▸ RECORDED DATA:

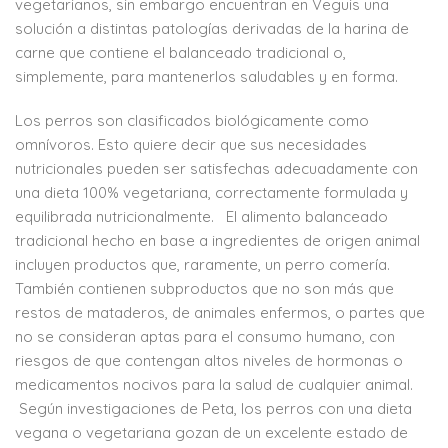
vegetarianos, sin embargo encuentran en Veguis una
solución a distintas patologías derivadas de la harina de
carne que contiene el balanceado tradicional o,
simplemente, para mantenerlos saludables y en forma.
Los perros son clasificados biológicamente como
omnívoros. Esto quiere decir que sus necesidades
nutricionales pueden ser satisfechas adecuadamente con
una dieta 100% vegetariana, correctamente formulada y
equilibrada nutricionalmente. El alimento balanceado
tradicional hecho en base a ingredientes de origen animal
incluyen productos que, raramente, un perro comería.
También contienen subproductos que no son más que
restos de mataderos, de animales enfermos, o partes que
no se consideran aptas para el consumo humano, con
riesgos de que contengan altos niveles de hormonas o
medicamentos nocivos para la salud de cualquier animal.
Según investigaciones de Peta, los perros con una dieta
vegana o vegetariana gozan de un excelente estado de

* * *

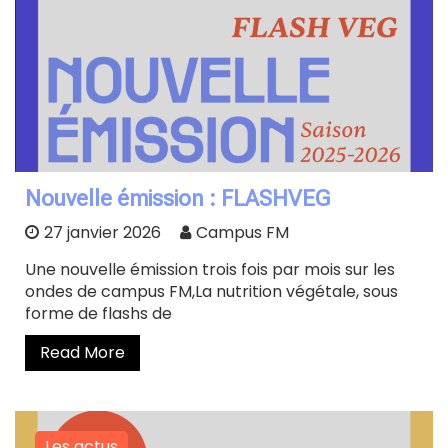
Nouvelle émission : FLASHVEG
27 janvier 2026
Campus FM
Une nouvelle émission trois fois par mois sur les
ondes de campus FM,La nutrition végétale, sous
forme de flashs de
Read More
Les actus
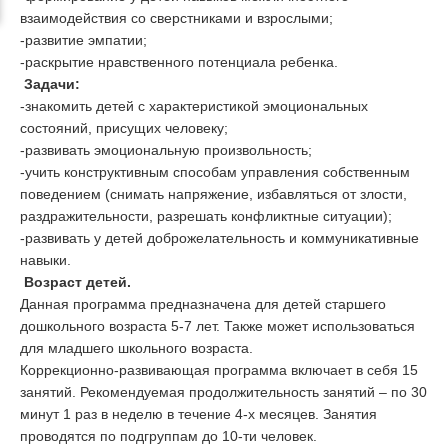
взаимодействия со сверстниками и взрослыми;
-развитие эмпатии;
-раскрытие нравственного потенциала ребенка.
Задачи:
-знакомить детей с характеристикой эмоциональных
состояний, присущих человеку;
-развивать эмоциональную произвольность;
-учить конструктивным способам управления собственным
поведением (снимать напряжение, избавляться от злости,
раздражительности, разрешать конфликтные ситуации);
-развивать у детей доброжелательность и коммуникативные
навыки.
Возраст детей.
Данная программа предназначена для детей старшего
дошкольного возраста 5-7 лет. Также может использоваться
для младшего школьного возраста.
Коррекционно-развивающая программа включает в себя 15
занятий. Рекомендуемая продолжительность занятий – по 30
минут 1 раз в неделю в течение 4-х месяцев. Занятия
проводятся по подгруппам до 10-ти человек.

▸ WORK INSTRUCTIONS: Working from the material above, retype exactly the lines from the one with "занятий. Рекомендуемая продолжительность" through the one with "проводятся по подгруппам до 10-ти человек.", both included, and only those lines.

▸ SOLUTION:
занятий. Рекомендуемая продолжительность занятий – по 30
минут 1 раз в неделю в течение 4-х месяцев. Занятия
проводятся по подгруппам до 10-ти человек.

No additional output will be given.